#### MATERIAL FOR THIS TASK ####

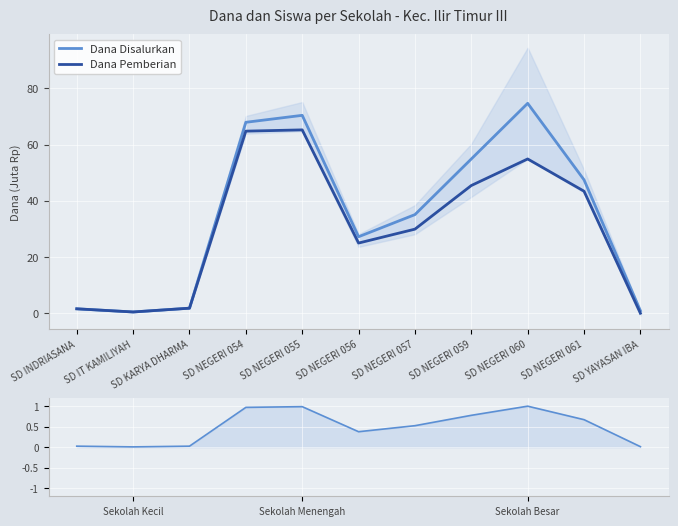

Reading right to left, extract all data points from this chart.

Dana Disalurkan: 0.9	47.5	74.7	54.9	35.1	27.2	70.4	68.0	1.8	0.5	1.6
Dana Pemberian: 0.0	43.4	54.9	45.5	29.9	25.0	65.2	64.8	1.8	0.5	1.6
Siswa Disalurkan (norm): 0.0	0.7	1.0	0.8	0.5	0.4	1.0	1.0	0.0	0.0	0.0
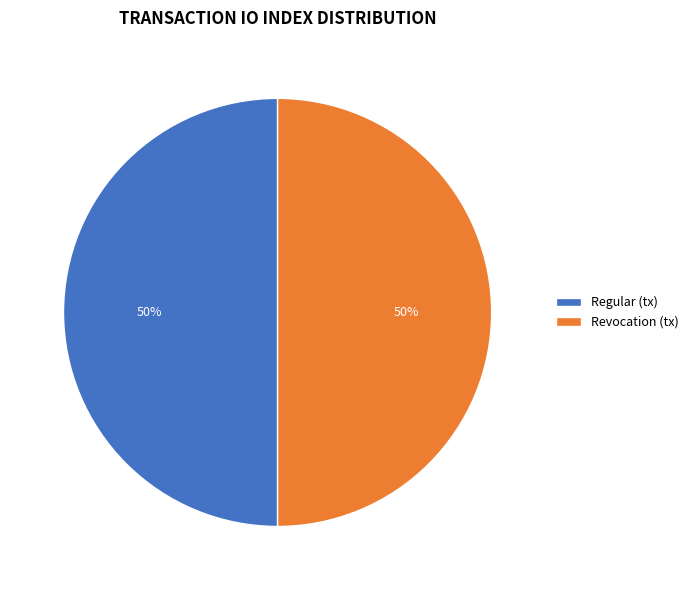

To the nearest percent, what is the difference between the largest and smallest slice percentages?

0%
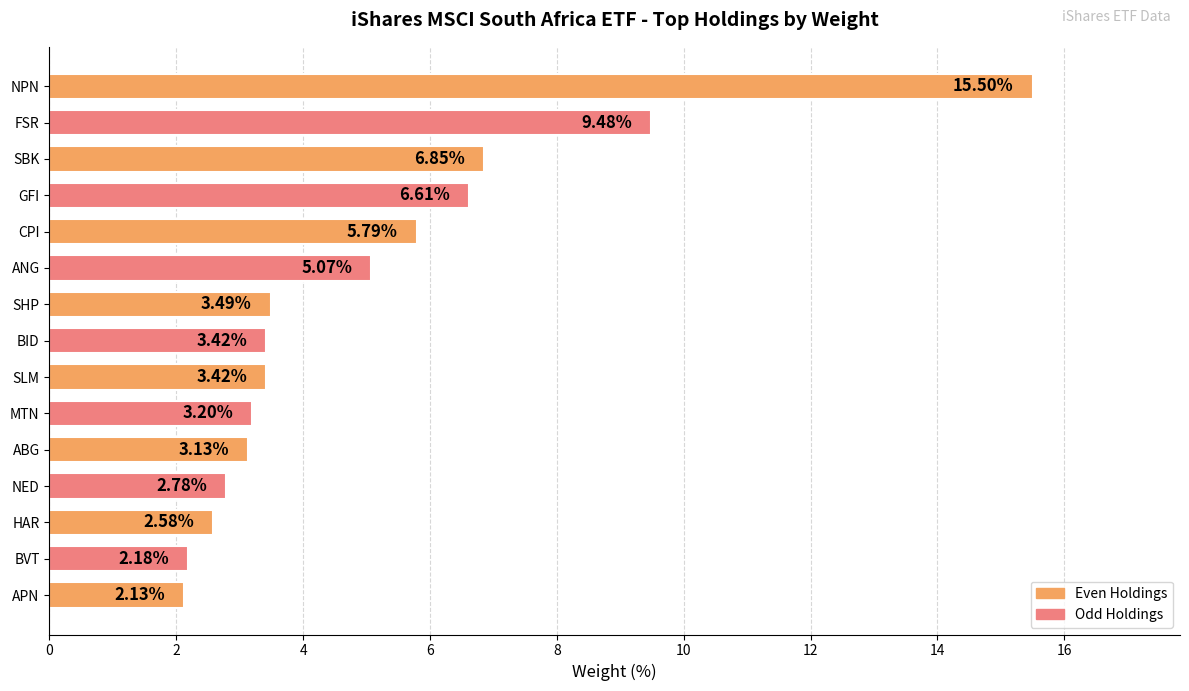

Between APN and CPI, which is larger?

CPI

####

### EXERCISE PROMPT
Gather every line above that contains the word "Dana" and copy each one in full. Case counts, so include only lines where the capitalization matches.

### ANSWER BOX
Dana Disalurkan: 0.9	47.5	74.7	54.9	35.1	27.2	70.4	68.0	1.8	0.5	1.6
Dana Pemberian: 0.0	43.4	54.9	45.5	29.9	25.0	65.2	64.8	1.8	0.5	1.6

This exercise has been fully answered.